Autism and visual agnosia in a child with right occipital lobectomy
- aHôpital Saint Vincent de Paul, Service de Neuropédiatrie, Université René Descartes, Paris, France, bClinique Spécialisée de l’Autisme, Hôpital Rivière des Prairies et Département de Psychiatrie de l’Université de Montréal, Canada, cHôpital Fréderic Joliot, Département de Recherche Médicale du Centre à l’Energie Atomique et Inserm U 29, Orsay, France
- Dr Isabelle Jambaqué, Hôpital Saint Vincent de Paul, Service de Neuropédiatrie, 82 Avenue Denfert Rochereau, 75 674 Paris, Cedex 14, France. Telephone 0033 1 40 48 80 48; fax 0033 01 40 48 83 40.
- Received 23 June 1997
- Revised 6 March 1998
- Accepted 6 March 1998
Abstract
OBJECTIVES Autistic disorder is a developmental handicap with an unknown neurological basis. Current neuropsychological models for autism suggest an abnormal construction of visual perceptual representation or a deficit in executive functions. These models predict cerebral lesions in the temporo-occipital or frontal regions of autistic patients. The present study aimed at studying the presence of symptoms of autism and visual agnosia in a 13 year old girl who had a right temporo-occipital cortical dysplasia that was surgically removed at the age of 7.

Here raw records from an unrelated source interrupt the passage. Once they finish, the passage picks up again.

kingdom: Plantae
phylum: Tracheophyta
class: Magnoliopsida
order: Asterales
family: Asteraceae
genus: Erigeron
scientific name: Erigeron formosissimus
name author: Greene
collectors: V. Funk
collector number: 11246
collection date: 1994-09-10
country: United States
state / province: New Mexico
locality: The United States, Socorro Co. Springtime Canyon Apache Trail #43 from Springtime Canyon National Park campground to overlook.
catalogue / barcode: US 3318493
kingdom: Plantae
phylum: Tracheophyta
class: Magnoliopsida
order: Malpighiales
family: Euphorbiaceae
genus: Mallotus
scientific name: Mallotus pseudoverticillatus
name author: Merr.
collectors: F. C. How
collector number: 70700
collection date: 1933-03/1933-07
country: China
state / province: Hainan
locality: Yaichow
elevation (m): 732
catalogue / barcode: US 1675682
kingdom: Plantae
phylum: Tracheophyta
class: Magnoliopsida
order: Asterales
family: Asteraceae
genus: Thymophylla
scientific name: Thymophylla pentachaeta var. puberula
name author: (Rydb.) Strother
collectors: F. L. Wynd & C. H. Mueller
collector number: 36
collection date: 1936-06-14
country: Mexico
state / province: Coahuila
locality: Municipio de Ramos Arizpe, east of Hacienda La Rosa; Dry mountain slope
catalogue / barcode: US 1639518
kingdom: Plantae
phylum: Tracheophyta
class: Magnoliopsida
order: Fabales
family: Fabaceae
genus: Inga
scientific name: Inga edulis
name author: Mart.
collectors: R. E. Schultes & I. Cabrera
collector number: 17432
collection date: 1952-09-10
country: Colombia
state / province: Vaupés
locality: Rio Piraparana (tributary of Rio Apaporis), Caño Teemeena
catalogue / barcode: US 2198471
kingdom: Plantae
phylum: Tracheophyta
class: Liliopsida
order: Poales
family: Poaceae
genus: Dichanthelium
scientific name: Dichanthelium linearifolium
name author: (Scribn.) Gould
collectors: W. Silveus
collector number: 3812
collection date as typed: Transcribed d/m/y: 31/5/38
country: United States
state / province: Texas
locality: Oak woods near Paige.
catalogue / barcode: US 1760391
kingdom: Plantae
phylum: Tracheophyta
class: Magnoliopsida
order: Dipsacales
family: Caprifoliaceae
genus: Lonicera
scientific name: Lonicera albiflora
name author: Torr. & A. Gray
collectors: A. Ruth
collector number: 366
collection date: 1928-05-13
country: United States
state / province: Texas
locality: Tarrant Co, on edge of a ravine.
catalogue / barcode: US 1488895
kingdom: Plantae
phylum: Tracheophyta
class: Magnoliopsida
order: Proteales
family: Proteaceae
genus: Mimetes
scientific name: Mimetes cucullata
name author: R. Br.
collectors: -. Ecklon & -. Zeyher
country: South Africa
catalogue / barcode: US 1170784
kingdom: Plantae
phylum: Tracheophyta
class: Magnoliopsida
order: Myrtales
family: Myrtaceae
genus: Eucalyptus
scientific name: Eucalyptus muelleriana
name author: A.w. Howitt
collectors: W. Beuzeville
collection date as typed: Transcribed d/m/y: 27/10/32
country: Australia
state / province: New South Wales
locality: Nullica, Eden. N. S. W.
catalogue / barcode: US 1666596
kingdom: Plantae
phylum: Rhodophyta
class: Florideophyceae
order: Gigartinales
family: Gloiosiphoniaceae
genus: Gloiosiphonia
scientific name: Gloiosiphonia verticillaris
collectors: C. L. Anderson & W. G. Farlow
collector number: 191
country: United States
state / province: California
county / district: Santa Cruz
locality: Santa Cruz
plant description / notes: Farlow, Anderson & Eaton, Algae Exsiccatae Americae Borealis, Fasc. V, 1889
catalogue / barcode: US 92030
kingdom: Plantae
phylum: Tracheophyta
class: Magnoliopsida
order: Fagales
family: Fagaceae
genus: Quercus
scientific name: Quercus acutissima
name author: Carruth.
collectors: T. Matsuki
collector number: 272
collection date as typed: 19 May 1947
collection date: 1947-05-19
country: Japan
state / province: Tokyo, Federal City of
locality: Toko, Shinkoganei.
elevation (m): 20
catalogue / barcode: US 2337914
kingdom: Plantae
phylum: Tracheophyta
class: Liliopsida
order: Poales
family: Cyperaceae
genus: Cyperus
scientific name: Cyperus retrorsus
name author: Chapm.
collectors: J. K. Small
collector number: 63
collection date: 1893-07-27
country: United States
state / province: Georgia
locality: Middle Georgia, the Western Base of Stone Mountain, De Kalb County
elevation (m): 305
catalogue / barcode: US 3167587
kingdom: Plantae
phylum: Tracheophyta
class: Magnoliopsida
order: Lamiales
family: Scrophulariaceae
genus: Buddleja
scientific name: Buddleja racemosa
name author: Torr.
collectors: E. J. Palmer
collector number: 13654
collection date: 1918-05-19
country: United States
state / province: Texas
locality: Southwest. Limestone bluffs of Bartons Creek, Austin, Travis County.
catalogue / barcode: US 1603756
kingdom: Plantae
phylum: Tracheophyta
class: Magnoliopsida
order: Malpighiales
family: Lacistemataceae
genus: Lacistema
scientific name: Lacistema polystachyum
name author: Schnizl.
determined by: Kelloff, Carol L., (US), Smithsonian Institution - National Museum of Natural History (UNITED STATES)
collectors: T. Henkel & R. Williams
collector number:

METHODS Neuropsychological evaluation included Wechsler and Kaufman intelligence scales, a test of word fluency, digit span, Corsi block, California verbal learning, Trail making, Benton facial recognition, Snoodgrass object recognition tests, Rivermead face learning subtest, and developmental test of visual perception. The ADI-R was used to show current and retrospective diagnosis of autistic disorder. Neuroimagery included brain MRI, single photon emission computed tomography (SPECT), and PET.
RESULTS Brain MRI showed a right occipital defect and an abnormal hyperintensity of the right temporal cortex. PET and SPECT disclosed a left frontal hypometabolism together with the right occipital defect. Neuropsychological testing showed a visual apperceptive agnosia and executive function deficits. Psychiatric study confirmed the diagnosis of autistic disorder.
CONCLUSIONS Although the possibilty that autism and visual agnosia were dissociable factors in this patient cannot be excluded, the finding of both deficits supports the possibility that occipito-temporal lesions can predispose to the development of autism.